> _What is needed_
Rewrite the records from the start up to and including the line with "اطلاعات بیشتر", switching "Wishlist" to "Favorites" and keeping everything else the same.

*** Supplied entries

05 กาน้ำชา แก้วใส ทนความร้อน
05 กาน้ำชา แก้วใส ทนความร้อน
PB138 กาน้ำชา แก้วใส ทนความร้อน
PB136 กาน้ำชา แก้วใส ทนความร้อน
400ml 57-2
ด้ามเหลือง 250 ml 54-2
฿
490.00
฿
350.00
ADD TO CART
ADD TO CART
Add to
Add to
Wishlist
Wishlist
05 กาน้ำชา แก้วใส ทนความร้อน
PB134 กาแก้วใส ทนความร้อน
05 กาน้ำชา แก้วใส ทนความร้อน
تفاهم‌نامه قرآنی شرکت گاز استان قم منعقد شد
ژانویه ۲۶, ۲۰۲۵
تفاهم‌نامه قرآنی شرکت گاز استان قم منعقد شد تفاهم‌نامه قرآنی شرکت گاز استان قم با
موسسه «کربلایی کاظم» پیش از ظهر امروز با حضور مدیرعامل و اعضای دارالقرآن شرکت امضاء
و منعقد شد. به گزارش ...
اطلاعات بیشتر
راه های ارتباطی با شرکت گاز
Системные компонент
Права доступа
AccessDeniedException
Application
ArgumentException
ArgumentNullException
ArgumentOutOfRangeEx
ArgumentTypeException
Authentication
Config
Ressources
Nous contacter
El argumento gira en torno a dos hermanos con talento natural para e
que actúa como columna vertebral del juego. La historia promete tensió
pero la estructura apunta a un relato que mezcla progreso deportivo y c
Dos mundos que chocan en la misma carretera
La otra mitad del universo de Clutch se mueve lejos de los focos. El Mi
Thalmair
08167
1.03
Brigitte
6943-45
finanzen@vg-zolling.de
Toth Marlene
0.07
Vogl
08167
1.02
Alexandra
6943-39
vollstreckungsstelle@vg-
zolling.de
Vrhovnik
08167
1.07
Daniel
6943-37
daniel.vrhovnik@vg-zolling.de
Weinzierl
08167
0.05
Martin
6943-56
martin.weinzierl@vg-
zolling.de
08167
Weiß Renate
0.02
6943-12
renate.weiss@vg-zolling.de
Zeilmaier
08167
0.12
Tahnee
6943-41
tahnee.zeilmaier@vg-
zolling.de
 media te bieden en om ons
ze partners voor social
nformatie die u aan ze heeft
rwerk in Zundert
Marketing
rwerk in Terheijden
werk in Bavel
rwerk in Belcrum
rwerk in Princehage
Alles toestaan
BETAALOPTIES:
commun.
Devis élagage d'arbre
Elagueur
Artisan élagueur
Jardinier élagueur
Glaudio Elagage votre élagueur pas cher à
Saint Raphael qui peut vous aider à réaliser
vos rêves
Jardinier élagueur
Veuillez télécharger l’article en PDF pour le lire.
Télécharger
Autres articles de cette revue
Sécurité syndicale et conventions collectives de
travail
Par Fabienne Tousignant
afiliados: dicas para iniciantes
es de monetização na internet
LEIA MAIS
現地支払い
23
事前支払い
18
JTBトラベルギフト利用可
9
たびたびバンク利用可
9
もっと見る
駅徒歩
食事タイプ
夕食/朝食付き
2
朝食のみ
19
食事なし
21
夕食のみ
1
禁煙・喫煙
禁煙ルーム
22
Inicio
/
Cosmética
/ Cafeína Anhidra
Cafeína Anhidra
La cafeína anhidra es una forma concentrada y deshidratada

******

> _Answer space_
05 กาน้ำชา แก้วใส ทนความร้อน
05 กาน้ำชา แก้วใส ทนความร้อน
PB138 กาน้ำชา แก้วใส ทนความร้อน
PB136 กาน้ำชา แก้วใส ทนความร้อน
400ml 57-2
ด้ามเหลือง 250 ml 54-2
฿
490.00
฿
350.00
ADD TO CART
ADD TO CART
Add to
Add to
Favorites
Favorites
05 กาน้ำชา แก้วใส ทนความร้อน
PB134 กาแก้วใส ทนความร้อน
05 กาน้ำชา แก้วใส ทนความร้อน
تفاهم‌نامه قرآنی شرکت گاز استان قم منعقد شد
ژانویه ۲۶, ۲۰۲۵
تفاهم‌نامه قرآنی شرکت گاز استان قم منعقد شد تفاهم‌نامه قرآنی شرکت گاز استان قم با
موسسه «کربلایی کاظم» پیش از ظهر امروز با حضور مدیرعامل و اعضای دارالقرآن شرکت امضاء
و منعقد شد. به گزارش ...
اطلاعات بیشتر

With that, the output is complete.